Meskipun demikian, keputusan-keputusan legal belum tentu dapat direalisasikan seluruhnya. Selalu saja ada ruang atau kesenjangan antara harapan dan kenyataan, antara apa yang sudah direncanakan dengan apa yang dapat dilaksanakan. Kebijakan sebagai keputusan legal bukan juga berarti bahwa pemerintah selalu memiliki kewenangan dalam menangani berbagai isu. Setiap pemerintahan biasanya bekerja berdasarkan warisan kebiasaan-kebiasaan pemerintahan terdahulu. Rutinitas birokrasi yang diterima biasanya merefleksikan keputusan kebijakan lama yang sudah diterbukti efektif jika diterapkan. Dalam kontkes ini, adalah penting mengembangkan proses kebijakan yang partisipatif dan dapat diterima secara luas sehingga dapat menjamin bahwa usulan dan aspirasi masyarakat dapat diputuskan secara teratur dan mencapai hasil baik.

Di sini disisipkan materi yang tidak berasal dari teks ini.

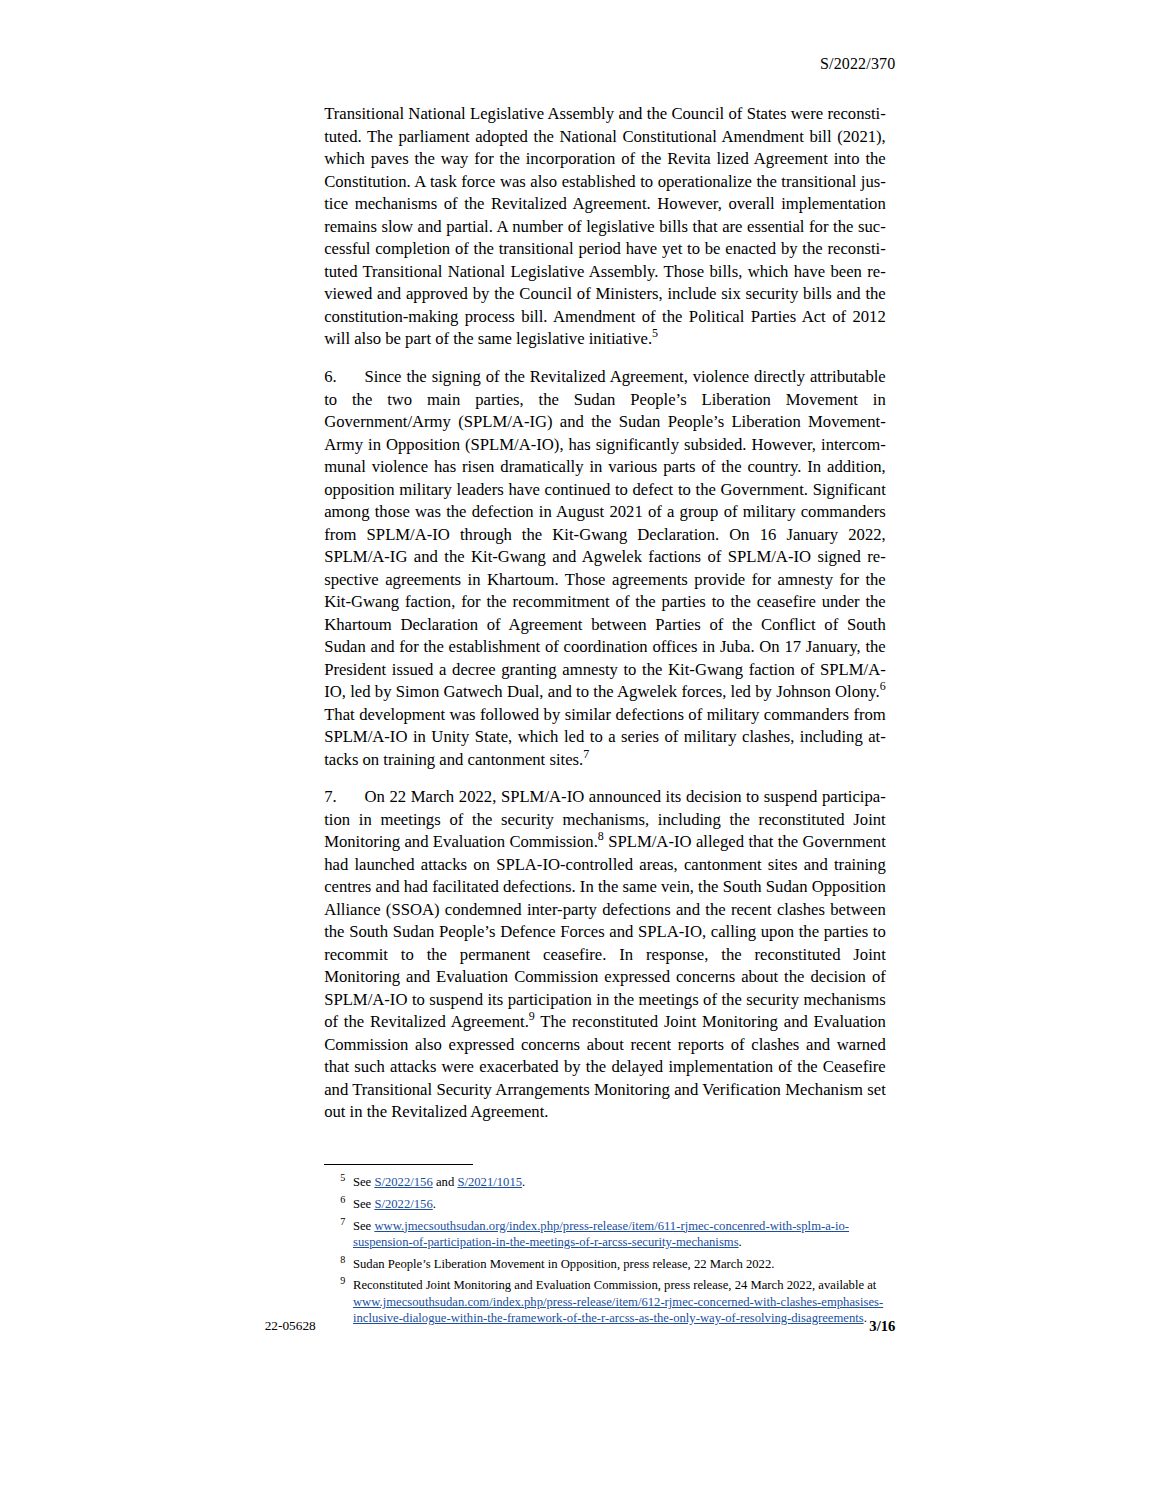S/2022/370
Transitional National Legislative Assembly and the Council of States were reconstituted. The parliament adopted the National Constitutional Amendment bill (2021), which paves the way for the incorporation of the Revita lized Agreement into the Constitution. A task force was also established to operationalize the transitional justice mechanisms of the Revitalized Agreement. However, overall implementation remains slow and partial. A number of legislative bills that are essential for the successful completion of the transitional period have yet to be enacted by the reconstituted Transitional National Legislative Assembly. Those bills, which have been reviewed and approved by the Council of Ministers, include six security bills and the constitution-making process bill. Amendment of the Political Parties Act of 2012 will also be part of the same legislative initiative.5
6. Since the signing of the Revitalized Agreement, violence directly attributable to the two main parties, the Sudan People’s Liberation Movement in Government/Army (SPLM/A-IG) and the Sudan People’s Liberation Movement-Army in Opposition (SPLM/A-IO), has significantly subsided. However, intercommunal violence has risen dramatically in various parts of the country. In addition, opposition military leaders have continued to defect to the Government. Significant among those was the defection in August 2021 of a group of military commanders from SPLM/A-IO through the Kit-Gwang Declaration. On 16 January 2022, SPLM/A-IG and the Kit-Gwang and Agwelek factions of SPLM/A-IO signed respective agreements in Khartoum. Those agreements provide for amnesty for the Kit-Gwang faction, for the recommitment of the parties to the ceasefire under the Khartoum Declaration of Agreement between Parties of the Conflict of South Sudan and for the establishment of coordination offices in Juba. On 17 January, the President issued a decree granting amnesty to the Kit-Gwang faction of SPLM/A-IO, led by Simon Gatwech Dual, and to the Agwelek forces, led by Johnson Olony.6 That development was followed by similar defections of military commanders from SPLM/A-IO in Unity State, which led to a series of military clashes, including attacks on training and cantonment sites.7
7. On 22 March 2022, SPLM/A-IO announced its decision to suspend participation in meetings of the security mechanisms, including the reconstituted Joint Monitoring and Evaluation Commission.8 SPLM/A-IO alleged that the Government had launched attacks on SPLA-IO-controlled areas, cantonment sites and training centres and had facilitated defections. In the same vein, the South Sudan Opposition Alliance (SSOA) condemned inter-party defections and the recent clashes between the South Sudan People’s Defence Forces and SPLA-IO, calling upon the parties to recommit to the permanent ceasefire. In response, the reconstituted Joint Monitoring and Evaluation Commission expressed concerns about the decision of SPLM/A-IO to suspend its participation in the meetings of the security mechanisms of the Revitalized Agreement.9 The reconstituted Joint Monitoring and Evaluation Commission also expressed concerns about recent reports of clashes and warned that such attacks were exacerbated by the delayed implementation of the Ceasefire and Transitional Security Arrangements Monitoring and Verification Mechanism set out in the Revitalized Agreement.
5 See S/2022/156 and S/2021/1015.
6 See S/2022/156.
7 See www.jmecsouthsudan.org/index.php/press-release/item/611-rjmec-concenred-with-splm-a-io-suspension-of-participation-in-the-meetings-of-r-arcss-security-mechanisms.
8 Sudan People’s Liberation Movement in Opposition, press release, 22 March 2022.
9 Reconstituted Joint Monitoring and Evaluation Commission, press release, 24 March 2022, available at www.jmecsouthsudan.com/index.php/press-release/item/612-rjmec-concerned-with-clashes-emphasises-inclusive-dialogue-within-the-framework-of-the-r-arcss-as-the-only-way-of-resolving-disagreements.
22-05628
3/16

Kebijakan publik lahir dari dunia politik yang melibatkan proses yang kompleks. Gagasan dapat datang dari berbagai sumber, seperti kepentingan para politisi, lembaga-lembaga pemerintah, interpretasi para birokrat, serta intervensi kelompok-kelompok kepentingan, media dan warga negara. Inti dari dunia politik adalah lembaga eksekutif, yakni kelompok menteri yang meduduki posisi puncak dan memiliki kewenangan pemerintahan atas nama parlemen. Para menteri tidak saja memahami nuansa politik pekerjaannya, melainkan pula menghargai bahwa dirinya dan para pemain lain dalam pemerintahan memerlukan arahan-arahan kebijakan. Kekuasaan diwujudkan melalui kemampuan melahirkan keputusan-keputusan yang dinyatakan secara jelas dan terarah. Melalui kebijakan-kebijakan, pemerintahan membuat ciri khas kewenangannya. Karena dari kompleksitas dunia politik harus dibuat pilihan-pilihan tindakan yang sah atau legal untuk mencapai tujuan tertentu.

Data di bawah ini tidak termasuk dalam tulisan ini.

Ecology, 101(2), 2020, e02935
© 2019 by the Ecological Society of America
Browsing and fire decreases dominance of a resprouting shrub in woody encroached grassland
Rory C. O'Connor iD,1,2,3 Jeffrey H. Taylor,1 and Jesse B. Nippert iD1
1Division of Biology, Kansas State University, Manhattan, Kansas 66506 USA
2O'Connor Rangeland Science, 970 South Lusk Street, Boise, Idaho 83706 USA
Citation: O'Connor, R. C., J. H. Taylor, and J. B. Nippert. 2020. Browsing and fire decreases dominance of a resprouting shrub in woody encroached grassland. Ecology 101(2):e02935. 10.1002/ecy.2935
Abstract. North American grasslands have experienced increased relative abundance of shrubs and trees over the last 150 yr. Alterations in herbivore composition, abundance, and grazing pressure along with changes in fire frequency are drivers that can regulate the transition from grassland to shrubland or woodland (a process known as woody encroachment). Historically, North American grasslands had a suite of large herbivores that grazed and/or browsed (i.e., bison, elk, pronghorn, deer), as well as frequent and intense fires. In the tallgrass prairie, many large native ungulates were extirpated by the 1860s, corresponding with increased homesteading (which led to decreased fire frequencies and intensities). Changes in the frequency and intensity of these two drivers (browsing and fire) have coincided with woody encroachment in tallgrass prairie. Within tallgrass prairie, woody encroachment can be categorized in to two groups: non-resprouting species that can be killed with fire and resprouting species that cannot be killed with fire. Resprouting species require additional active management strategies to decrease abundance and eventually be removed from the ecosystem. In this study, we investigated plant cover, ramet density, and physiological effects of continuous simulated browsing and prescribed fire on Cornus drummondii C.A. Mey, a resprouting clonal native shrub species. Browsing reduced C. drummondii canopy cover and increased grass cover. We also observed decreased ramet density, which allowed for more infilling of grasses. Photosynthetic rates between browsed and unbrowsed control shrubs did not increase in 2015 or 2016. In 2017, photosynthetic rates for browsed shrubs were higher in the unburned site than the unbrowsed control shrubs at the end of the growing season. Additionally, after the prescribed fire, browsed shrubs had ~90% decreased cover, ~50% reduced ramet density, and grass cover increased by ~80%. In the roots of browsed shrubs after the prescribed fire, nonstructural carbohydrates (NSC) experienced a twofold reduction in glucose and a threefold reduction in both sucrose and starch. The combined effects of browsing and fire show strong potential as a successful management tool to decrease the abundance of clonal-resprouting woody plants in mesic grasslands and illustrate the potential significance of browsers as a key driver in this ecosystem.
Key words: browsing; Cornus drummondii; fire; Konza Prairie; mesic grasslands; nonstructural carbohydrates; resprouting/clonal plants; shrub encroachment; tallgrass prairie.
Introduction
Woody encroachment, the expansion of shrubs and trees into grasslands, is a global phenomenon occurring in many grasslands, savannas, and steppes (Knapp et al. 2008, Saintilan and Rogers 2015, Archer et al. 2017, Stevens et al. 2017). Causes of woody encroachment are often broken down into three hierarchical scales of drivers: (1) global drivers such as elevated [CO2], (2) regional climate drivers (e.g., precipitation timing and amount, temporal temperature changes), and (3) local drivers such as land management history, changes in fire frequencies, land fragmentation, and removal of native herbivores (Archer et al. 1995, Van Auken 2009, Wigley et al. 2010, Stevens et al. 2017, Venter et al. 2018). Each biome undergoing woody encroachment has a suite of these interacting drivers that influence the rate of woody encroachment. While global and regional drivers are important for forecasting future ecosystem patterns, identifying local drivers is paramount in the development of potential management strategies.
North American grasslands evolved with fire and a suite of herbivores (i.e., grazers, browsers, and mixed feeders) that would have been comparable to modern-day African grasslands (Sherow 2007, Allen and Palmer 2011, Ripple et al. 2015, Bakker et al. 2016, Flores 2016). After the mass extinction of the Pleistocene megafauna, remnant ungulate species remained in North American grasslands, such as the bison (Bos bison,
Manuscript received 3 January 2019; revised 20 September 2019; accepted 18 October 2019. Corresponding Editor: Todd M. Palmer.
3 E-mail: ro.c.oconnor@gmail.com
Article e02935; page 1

Kebijakan kemudian dapat di lihat sebagai respon atau tanggapan resmi terhadap isu atau masalah publik. Hal berarti bahwa kebijakan publik adalah:
- Intensional atau memiliki tujuan. Kebijakan publik berarti pencapaian tujuan pemerintah melalui penerapan sumber-sumber publik.

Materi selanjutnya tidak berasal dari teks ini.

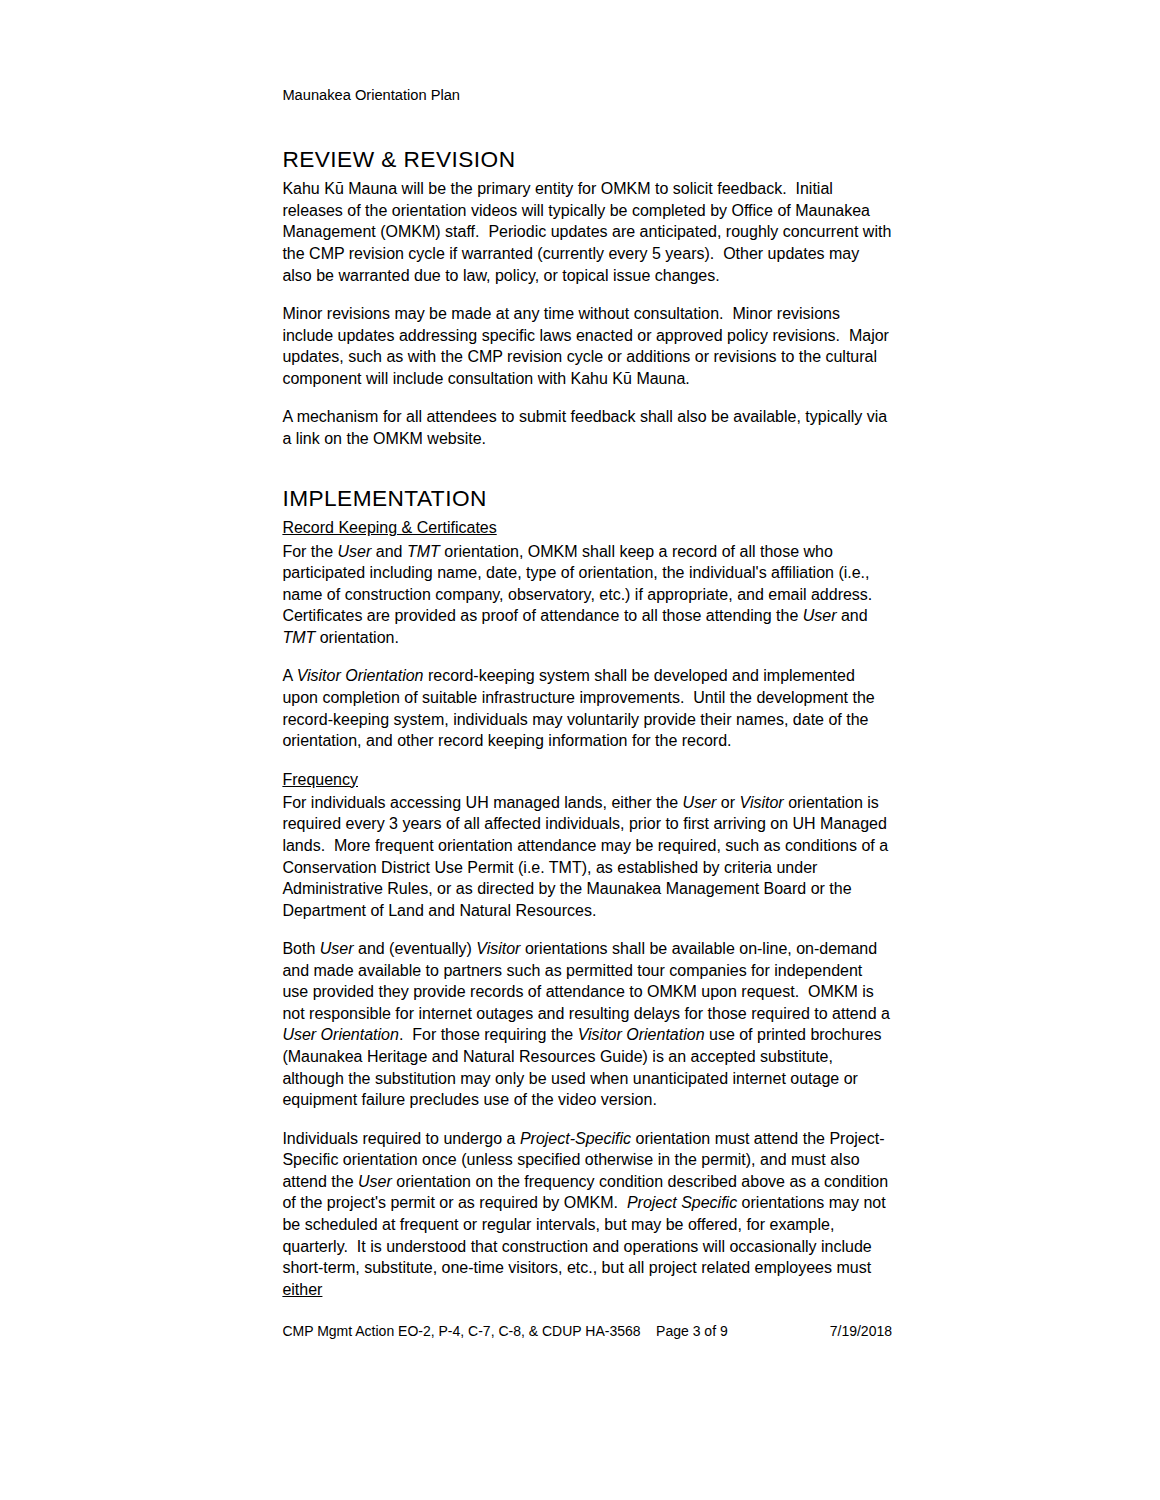Maunakea Orientation Plan
REVIEW & REVISION
Kahu Kū Mauna will be the primary entity for OMKM to solicit feedback. Initial releases of the orientation videos will typically be completed by Office of Maunakea Management (OMKM) staff. Periodic updates are anticipated, roughly concurrent with the CMP revision cycle if warranted (currently every 5 years). Other updates may also be warranted due to law, policy, or topical issue changes.
Minor revisions may be made at any time without consultation. Minor revisions include updates addressing specific laws enacted or approved policy revisions. Major updates, such as with the CMP revision cycle or additions or revisions to the cultural component will include consultation with Kahu Kū Mauna.
A mechanism for all attendees to submit feedback shall also be available, typically via a link on the OMKM website.
IMPLEMENTATION
Record Keeping & Certificates
For the User and TMT orientation, OMKM shall keep a record of all those who participated including name, date, type of orientation, the individual's affiliation (i.e., name of construction company, observatory, etc.) if appropriate, and email address. Certificates are provided as proof of attendance to all those attending the User and TMT orientation.
A Visitor Orientation record-keeping system shall be developed and implemented upon completion of suitable infrastructure improvements. Until the development the record-keeping system, individuals may voluntarily provide their names, date of the orientation, and other record keeping information for the record.
Frequency
For individuals accessing UH managed lands, either the User or Visitor orientation is required every 3 years of all affected individuals, prior to first arriving on UH Managed lands. More frequent orientation attendance may be required, such as conditions of a Conservation District Use Permit (i.e. TMT), as established by criteria under Administrative Rules, or as directed by the Maunakea Management Board or the Department of Land and Natural Resources.
Both User and (eventually) Visitor orientations shall be available on-line, on-demand and made available to partners such as permitted tour companies for independent use provided they provide records of attendance to OMKM upon request. OMKM is not responsible for internet outages and resulting delays for those required to attend a User Orientation. For those requiring the Visitor Orientation use of printed brochures (Maunakea Heritage and Natural Resources Guide) is an accepted substitute, although the substitution may only be used when unanticipated internet outage or equipment failure precludes use of the video version.
Individuals required to undergo a Project-Specific orientation must attend the Project-Specific orientation once (unless specified otherwise in the permit), and must also attend the User orientation on the frequency condition described above as a condition of the project's permit or as required by OMKM. Project Specific orientations may not be scheduled at frequent or regular intervals, but may be offered, for example, quarterly. It is understood that construction and operations will occasionally include short-term, substitute, one-time visitors, etc., but all project related employees must either
CMP Mgmt Action EO-2, P-4, C-7, C-8, & CDUP HA-3568 Page 3 of 9 7/19/2018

- Menyangkut pembuatan keputusan-keputusan dan pengujian konsekuensi-konsekuensinya.
- Terstruktur dengan para pemain dan langkah-langkahnya yang jelas dan terukur.
- Bersifat politis yang mengekspresikan pemilihan prioritas-prioritas program lembaga eksekutif.
- Kebijakan publik sebagai hipotesis.
Kebijakan dibuat berdasarkan teori, model atau hipotesis mengenai sebab dan akibat. Kebijakan-kebijakan senantiasa bersandar pada asumsi-asumsi mengenai perilaku. Kebijakan selalu mengandung insentif yang mendorong orang untuk melakukan sesuatu atau disinsentif yang mendorong orang tidak melakukan sesuatu. Kebijakan harus mampu menyatukan perkiraan-perkiraan (proyeksi) mengenai keberhasilan yang akan dicapai dan mekanisme mengatasi kegagalan yang mungkin terjadi. Misalnya, jika pemerintah menaikan harga BBM, maka akan banyak orang mengurangi biaya perjalananya, akibatnya tempat-tempat pariwisata akan semakin jarang dikunjungi dan para pemilik hoter serta pedaganag disekitar lokasi wisata mengalami kerugian. Atau, jika BBM dinaikkan akan banyak perusahaan menaikan harga produksinya yang akan mengakibatkan harga barang-barang meningkat dan masyarakat kelas bawah semakin sulit memenuhi kebutuhan hidupnya.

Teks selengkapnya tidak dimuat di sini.